WRITTEN TASK: All lines holding the word "GenerationSoftware" should be located in the records and copied.

== Segment start ==

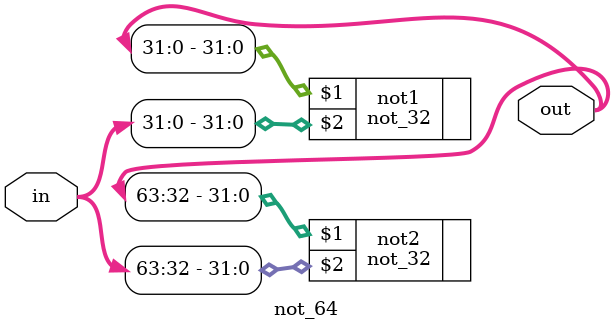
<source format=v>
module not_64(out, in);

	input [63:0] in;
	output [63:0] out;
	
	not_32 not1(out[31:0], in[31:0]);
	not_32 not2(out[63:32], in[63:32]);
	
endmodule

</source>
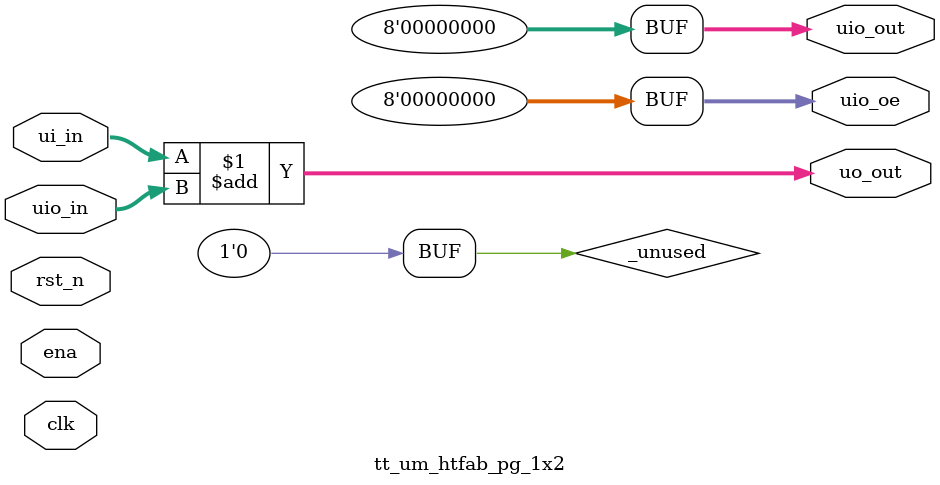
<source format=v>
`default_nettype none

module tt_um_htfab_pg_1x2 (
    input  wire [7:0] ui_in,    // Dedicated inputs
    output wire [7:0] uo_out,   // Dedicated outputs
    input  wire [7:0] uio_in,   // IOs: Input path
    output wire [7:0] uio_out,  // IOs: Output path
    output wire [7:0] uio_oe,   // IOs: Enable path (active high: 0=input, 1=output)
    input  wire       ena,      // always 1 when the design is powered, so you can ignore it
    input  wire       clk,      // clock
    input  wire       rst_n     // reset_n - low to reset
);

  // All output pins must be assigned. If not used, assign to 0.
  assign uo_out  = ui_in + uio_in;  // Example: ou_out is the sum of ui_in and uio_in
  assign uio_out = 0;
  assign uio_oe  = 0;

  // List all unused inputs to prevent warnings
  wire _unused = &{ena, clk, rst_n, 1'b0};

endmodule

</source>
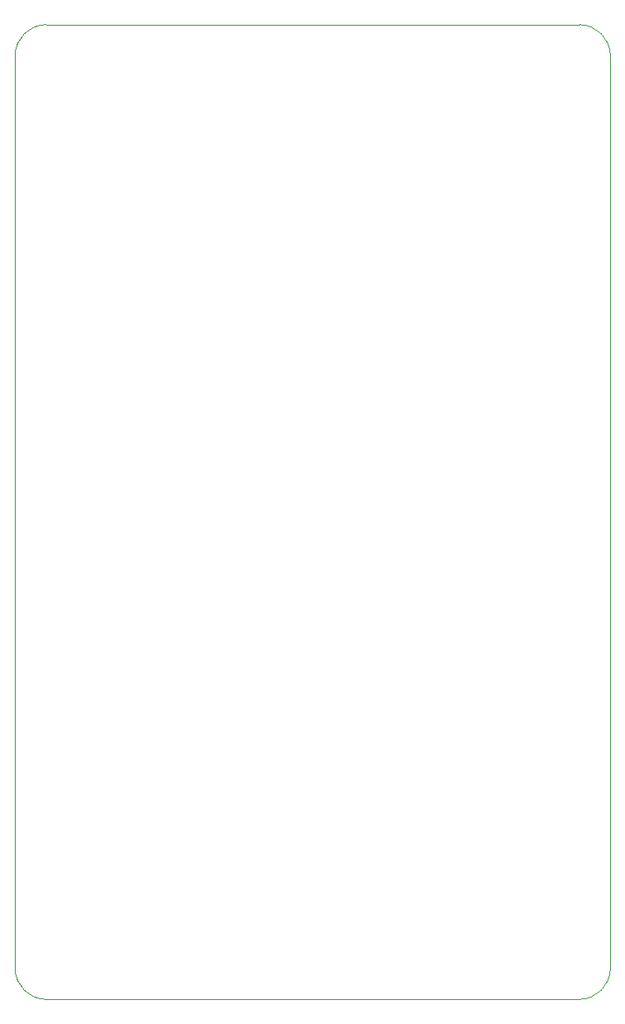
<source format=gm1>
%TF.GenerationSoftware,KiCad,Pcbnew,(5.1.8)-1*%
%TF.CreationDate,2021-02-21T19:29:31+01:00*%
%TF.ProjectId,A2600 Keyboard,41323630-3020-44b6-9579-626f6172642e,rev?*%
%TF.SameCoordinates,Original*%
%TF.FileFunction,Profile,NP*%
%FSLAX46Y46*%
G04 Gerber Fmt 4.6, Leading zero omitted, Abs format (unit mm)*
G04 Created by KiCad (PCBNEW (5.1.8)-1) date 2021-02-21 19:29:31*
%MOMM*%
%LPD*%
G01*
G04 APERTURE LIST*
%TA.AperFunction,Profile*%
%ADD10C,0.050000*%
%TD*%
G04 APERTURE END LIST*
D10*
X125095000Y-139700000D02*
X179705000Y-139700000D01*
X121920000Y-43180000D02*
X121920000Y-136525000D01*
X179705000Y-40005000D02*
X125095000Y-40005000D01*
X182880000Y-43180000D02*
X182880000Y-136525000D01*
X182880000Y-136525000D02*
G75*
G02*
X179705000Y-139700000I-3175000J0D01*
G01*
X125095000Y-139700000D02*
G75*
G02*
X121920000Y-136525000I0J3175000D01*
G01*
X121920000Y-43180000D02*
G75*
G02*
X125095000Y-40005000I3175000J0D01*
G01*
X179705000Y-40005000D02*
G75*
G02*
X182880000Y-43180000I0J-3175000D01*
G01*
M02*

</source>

== Segment end ==
== Segment start ==

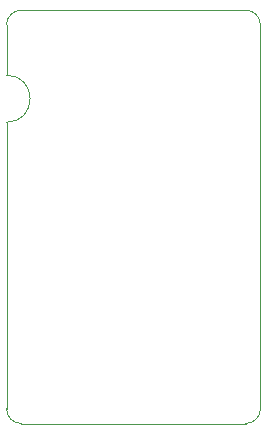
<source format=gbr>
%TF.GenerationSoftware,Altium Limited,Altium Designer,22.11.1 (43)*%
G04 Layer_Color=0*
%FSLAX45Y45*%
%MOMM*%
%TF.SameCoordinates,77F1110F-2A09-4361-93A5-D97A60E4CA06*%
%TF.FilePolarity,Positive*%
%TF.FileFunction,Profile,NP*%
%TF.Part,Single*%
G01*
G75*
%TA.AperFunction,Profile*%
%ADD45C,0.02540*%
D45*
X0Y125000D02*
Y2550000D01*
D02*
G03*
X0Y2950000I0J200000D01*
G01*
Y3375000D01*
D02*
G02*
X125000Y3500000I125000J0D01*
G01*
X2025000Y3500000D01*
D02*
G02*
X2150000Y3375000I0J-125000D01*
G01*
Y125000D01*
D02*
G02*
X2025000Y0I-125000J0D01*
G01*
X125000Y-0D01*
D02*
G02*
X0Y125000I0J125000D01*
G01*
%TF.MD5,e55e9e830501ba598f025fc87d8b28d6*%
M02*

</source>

== Segment end ==

SOLUTION FOR THIS EXERCISE:
%TF.GenerationSoftware,KiCad,Pcbnew,(5.1.8)-1*%
%TF.GenerationSoftware,Altium Limited,Altium Designer,22.11.1 (43)*%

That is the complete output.